• Aufgabe 1:
Schreib aus dem Forenauszug zum DefaultTableModel alle Sätze aus dem Beitrag von Dutch_OnE ab, in denen das Wort „Vector“ vorkommt.

• Zitierter Text:
* * * * *

Nun dachte ich eigentlich das er für das DefaultTableModel eine Methode gibt, die anhand der Daten im Konstruktor, diese nochmal aktualisieren kann.
Vielleicht fehlt mir auch einfach noch das Verständnis, worin der Vorteil eines DefaultTableModel und einer normalen JTable liegt.


----------



## Dutch_OnE (5. Mai 2008)

Jetzt habe ich nochmal etwas weiter getestet.
Der Vector funktioniert richtig. Das Problem ist der Aufruf. Da ich die Methode, die mir den Vector hilfe1 für die Tabelle gibt, nur im Konstruktor meiner DefaultTableModels aufrufe, wird der Vector nur einmal abgerufen und hat daher nur einen Datensatz.

Nun rufe ich diese Methode in einem Listener jedesmal wenn ich einen neuen Artikel hinzufüge per Hand auf und der Vector füllt sich wie er soll.

* * * * *

(Datenzeilen)

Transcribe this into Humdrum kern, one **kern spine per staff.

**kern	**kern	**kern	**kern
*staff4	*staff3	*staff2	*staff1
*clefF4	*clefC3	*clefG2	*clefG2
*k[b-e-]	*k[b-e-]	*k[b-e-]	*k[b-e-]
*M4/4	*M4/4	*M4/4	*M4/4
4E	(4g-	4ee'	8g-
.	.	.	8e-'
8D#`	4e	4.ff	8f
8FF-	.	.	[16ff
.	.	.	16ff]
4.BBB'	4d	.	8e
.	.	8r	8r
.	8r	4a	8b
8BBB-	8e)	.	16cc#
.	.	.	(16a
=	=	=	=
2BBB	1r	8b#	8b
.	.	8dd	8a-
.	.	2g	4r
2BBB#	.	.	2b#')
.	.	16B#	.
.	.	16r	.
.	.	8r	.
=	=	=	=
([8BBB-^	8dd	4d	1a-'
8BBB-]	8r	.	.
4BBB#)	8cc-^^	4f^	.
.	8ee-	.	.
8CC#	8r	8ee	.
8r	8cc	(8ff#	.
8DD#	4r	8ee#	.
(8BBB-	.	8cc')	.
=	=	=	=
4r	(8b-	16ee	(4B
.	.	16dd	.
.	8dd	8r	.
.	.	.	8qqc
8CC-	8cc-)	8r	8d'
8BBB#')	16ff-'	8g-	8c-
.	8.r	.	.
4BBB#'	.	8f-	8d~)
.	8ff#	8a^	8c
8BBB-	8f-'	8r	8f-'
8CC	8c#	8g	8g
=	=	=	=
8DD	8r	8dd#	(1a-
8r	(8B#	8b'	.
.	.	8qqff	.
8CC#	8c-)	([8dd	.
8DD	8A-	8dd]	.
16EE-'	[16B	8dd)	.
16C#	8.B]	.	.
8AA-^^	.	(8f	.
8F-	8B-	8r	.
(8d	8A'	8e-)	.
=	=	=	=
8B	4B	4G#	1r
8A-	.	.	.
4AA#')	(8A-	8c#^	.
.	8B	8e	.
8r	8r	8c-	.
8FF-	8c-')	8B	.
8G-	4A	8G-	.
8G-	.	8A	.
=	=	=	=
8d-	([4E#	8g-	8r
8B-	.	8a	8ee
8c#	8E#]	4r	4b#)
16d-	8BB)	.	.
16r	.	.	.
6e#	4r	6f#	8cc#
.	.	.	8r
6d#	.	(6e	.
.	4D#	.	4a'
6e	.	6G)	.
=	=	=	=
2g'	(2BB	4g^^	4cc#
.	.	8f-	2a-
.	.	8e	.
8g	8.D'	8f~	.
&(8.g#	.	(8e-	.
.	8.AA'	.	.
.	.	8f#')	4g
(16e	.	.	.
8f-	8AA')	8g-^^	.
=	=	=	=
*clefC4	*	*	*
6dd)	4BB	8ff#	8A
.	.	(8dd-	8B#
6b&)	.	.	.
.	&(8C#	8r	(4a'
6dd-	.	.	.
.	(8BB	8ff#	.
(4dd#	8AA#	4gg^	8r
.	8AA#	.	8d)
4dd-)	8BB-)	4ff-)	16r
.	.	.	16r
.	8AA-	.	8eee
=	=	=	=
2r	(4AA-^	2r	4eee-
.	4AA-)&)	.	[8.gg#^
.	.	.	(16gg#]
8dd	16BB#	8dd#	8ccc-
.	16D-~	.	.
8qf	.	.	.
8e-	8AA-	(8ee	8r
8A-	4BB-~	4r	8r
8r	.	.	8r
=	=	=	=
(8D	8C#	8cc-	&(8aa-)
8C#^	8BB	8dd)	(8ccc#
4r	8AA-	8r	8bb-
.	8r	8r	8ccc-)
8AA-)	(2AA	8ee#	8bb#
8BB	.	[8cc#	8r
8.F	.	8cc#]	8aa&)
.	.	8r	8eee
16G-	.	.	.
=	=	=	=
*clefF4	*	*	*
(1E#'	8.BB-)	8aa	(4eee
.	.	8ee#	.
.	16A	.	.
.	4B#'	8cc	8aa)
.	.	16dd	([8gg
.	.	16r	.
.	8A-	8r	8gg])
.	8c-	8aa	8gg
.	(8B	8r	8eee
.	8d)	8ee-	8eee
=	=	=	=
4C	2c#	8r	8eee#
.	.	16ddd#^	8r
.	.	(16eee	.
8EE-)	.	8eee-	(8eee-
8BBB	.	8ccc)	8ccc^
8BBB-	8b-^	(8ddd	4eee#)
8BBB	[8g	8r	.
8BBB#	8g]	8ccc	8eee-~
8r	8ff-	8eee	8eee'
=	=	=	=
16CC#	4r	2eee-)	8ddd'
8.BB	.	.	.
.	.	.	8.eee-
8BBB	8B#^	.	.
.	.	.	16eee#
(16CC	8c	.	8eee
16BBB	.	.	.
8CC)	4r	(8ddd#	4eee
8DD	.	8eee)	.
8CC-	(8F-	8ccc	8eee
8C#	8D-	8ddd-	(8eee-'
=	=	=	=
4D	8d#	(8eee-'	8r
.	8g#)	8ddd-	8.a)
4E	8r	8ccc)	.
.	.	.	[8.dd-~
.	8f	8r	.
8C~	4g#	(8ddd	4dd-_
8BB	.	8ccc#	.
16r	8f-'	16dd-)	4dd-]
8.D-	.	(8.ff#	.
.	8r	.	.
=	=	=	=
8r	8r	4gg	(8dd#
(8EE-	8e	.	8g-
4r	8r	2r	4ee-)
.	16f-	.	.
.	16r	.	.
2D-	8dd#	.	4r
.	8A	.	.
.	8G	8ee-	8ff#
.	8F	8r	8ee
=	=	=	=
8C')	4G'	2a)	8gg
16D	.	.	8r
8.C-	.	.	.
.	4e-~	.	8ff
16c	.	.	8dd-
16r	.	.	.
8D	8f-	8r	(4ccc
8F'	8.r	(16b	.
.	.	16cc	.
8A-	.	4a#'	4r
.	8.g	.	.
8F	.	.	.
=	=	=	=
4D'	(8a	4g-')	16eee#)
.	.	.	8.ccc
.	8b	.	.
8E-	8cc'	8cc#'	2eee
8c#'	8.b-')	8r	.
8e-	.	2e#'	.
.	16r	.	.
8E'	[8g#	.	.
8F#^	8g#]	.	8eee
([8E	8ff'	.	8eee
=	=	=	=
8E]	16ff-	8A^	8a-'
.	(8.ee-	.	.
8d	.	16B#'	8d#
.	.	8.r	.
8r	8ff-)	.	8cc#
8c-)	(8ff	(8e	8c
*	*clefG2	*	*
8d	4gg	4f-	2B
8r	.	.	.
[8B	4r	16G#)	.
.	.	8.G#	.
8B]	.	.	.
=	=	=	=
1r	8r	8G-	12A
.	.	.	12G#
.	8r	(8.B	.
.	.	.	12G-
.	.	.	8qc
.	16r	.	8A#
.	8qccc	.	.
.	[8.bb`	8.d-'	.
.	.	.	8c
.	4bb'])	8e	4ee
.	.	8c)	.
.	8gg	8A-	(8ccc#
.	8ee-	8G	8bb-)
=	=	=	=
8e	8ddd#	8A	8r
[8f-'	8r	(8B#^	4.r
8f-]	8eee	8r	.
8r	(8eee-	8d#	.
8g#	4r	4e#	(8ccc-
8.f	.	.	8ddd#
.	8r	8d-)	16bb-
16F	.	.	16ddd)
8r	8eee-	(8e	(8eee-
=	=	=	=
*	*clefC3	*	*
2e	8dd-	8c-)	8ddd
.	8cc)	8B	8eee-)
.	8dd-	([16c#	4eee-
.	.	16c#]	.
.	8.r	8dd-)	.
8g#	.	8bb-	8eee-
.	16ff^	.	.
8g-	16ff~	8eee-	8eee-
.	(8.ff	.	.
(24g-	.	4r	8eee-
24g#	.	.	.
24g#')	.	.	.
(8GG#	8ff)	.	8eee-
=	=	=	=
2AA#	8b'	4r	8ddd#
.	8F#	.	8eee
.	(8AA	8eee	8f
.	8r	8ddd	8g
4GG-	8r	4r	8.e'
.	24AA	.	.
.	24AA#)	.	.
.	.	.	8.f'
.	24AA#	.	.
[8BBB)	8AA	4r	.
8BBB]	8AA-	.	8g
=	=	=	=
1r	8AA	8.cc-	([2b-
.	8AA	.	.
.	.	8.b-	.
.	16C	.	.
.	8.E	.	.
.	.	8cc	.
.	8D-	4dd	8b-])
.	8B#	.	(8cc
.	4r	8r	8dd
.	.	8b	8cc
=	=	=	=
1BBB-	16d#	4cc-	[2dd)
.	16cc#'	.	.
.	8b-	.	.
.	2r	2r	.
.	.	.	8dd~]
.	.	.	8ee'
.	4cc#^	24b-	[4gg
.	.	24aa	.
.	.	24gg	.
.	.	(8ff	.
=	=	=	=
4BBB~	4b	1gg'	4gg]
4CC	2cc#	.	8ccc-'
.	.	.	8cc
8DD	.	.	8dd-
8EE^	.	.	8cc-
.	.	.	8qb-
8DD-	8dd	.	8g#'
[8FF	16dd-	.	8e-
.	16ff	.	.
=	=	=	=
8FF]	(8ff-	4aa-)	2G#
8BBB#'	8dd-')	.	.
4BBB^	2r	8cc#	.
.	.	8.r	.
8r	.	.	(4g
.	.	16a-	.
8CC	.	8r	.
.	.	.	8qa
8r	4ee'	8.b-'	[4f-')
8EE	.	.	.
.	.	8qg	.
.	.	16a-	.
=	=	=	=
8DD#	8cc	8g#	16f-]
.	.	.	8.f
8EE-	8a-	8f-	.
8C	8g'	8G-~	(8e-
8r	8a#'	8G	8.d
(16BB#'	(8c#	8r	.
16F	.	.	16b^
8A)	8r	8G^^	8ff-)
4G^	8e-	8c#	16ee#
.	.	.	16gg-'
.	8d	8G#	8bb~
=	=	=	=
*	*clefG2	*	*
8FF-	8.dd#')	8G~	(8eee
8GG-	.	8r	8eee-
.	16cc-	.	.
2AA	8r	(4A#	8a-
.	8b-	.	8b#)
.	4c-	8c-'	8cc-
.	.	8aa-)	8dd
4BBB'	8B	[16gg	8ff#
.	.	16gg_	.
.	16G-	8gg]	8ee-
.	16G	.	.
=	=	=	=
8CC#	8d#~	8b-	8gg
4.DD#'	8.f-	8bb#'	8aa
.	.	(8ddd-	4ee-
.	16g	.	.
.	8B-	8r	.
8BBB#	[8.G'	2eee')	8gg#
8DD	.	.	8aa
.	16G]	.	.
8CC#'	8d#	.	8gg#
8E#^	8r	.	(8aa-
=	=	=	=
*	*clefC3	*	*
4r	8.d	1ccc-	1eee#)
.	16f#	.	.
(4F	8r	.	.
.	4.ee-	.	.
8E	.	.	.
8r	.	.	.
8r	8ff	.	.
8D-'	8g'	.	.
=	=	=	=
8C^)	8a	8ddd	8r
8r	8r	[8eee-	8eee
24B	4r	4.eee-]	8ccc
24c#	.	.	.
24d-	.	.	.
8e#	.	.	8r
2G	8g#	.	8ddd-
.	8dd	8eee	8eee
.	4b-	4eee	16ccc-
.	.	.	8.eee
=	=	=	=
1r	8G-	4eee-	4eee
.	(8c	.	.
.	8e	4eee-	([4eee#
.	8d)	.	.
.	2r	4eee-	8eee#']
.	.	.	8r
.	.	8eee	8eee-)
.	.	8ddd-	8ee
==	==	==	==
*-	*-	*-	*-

* * * * *

• Aufgabe 2:
Gib jede Zeile der Datenzeilen wieder, in der die Zeichenfolge „kern“ steht.

• Antwort 1:
Der Vector funktioniert richtig.
Da ich die Methode, die mir den Vector hilfe1 für die Tabelle gibt, nur im Konstruktor meiner DefaultTableModels aufrufe, wird der Vector nur einmal abgerufen und hat daher nur einen Datensatz.
Nun rufe ich diese Methode in einem Listener jedesmal wenn ich einen neuen Artikel hinzufüge per Hand auf und der Vector füllt sich wie er soll.

• Antwort 2:
Transcribe this into Humdrum kern, one **kern spine per staff.
**kern	**kern	**kern	**kern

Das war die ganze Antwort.